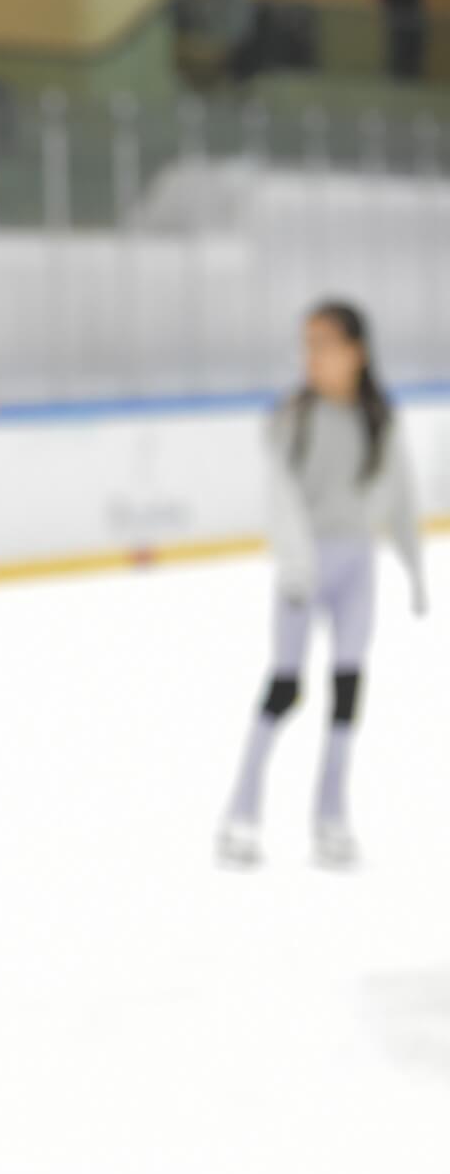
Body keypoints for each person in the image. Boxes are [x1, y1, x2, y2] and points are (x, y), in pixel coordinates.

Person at [218, 301, 427, 871]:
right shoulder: (294, 417)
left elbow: (401, 489)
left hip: (356, 563)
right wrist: (294, 559)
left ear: (356, 351)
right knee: (286, 687)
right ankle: (243, 810)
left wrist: (414, 564)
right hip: (303, 567)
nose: (312, 355)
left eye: (324, 343)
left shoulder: (379, 416)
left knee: (347, 686)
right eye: (306, 343)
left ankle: (330, 813)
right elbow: (278, 495)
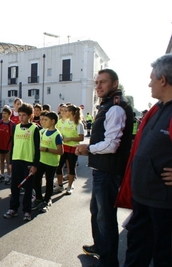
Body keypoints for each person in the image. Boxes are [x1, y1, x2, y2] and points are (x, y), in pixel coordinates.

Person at [75, 69, 133, 267]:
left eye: (103, 82)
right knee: (97, 213)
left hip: (108, 172)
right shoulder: (107, 105)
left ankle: (109, 261)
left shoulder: (115, 108)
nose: (98, 86)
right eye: (96, 82)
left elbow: (112, 144)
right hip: (101, 170)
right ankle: (100, 247)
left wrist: (88, 148)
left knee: (105, 219)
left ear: (114, 84)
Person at [122, 54, 172, 267]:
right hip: (143, 198)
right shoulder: (157, 109)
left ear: (163, 80)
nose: (149, 83)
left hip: (163, 203)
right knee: (136, 250)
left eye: (152, 78)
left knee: (164, 256)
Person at [3, 103, 40, 222]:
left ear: (30, 116)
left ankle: (27, 211)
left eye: (24, 115)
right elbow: (13, 145)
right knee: (14, 186)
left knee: (28, 189)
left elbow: (37, 148)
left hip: (28, 161)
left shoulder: (35, 128)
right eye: (20, 115)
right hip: (16, 160)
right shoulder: (16, 127)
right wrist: (10, 162)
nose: (21, 117)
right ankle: (13, 208)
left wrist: (35, 165)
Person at [31, 111, 63, 213]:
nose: (43, 122)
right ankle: (39, 198)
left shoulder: (57, 134)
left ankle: (47, 200)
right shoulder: (43, 132)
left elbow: (61, 151)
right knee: (36, 179)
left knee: (49, 182)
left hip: (51, 162)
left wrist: (47, 150)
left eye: (46, 120)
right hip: (41, 161)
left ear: (53, 121)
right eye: (42, 120)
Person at [54, 105, 84, 195]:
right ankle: (59, 185)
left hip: (72, 149)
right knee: (58, 167)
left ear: (71, 112)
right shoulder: (65, 122)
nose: (64, 112)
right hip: (63, 148)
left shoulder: (79, 124)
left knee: (71, 168)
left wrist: (70, 138)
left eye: (66, 111)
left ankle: (70, 186)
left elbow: (81, 138)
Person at [0, 106, 14, 185]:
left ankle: (8, 176)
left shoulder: (12, 124)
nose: (3, 115)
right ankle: (2, 174)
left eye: (5, 113)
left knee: (8, 162)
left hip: (8, 146)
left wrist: (11, 147)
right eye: (3, 113)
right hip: (1, 145)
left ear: (9, 114)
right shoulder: (0, 122)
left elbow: (13, 137)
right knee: (1, 161)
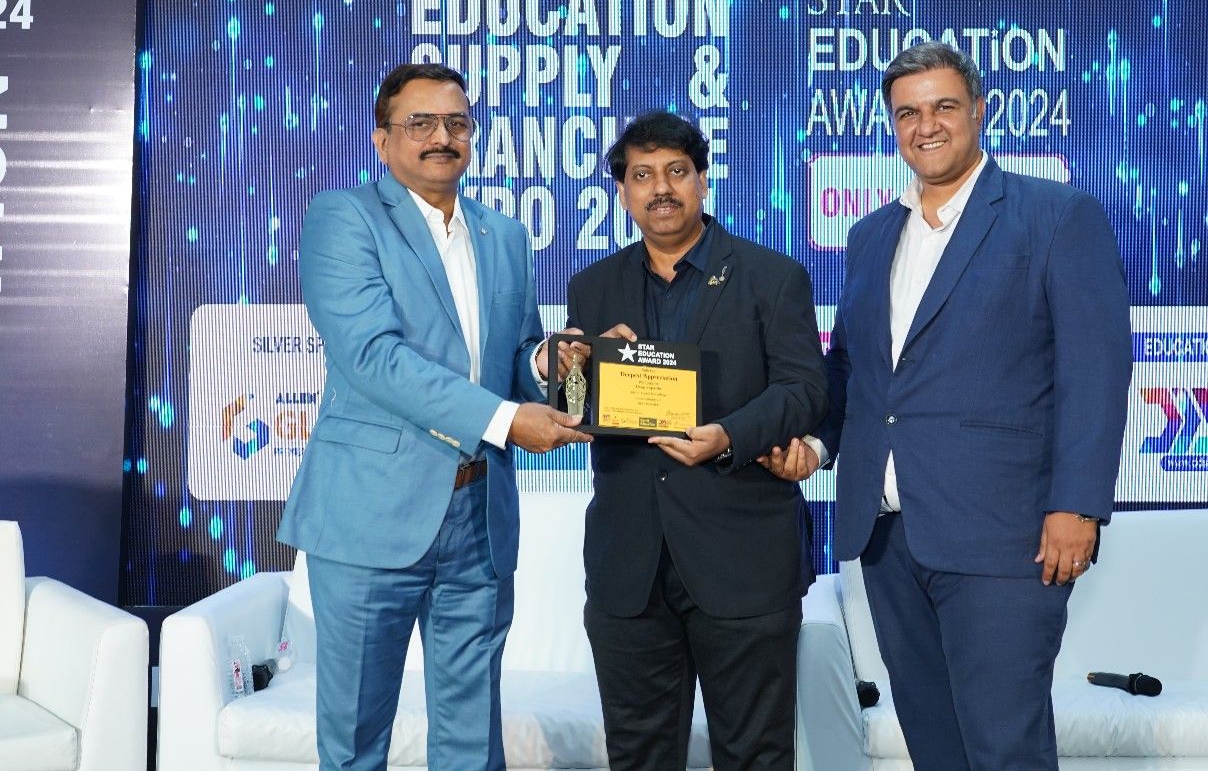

[WHAT THE EXERCISE ASKS] Beginning with the first line of the records, write out every line up to and including the one with "right knee: (286, 687)", exactly, and omit all pictures.

[OUTPUT OF THE EXERCISE]
Body keypoints for each person in the image. Boxes are [x1, y1, x2, y2] and points are (x, y), in pixel coordinates.

Person at [218, 301, 427, 871]:
right shoulder: (294, 417)
left elbow: (401, 489)
left hip: (356, 563)
right wrist: (294, 559)
left ear: (356, 351)
right knee: (286, 687)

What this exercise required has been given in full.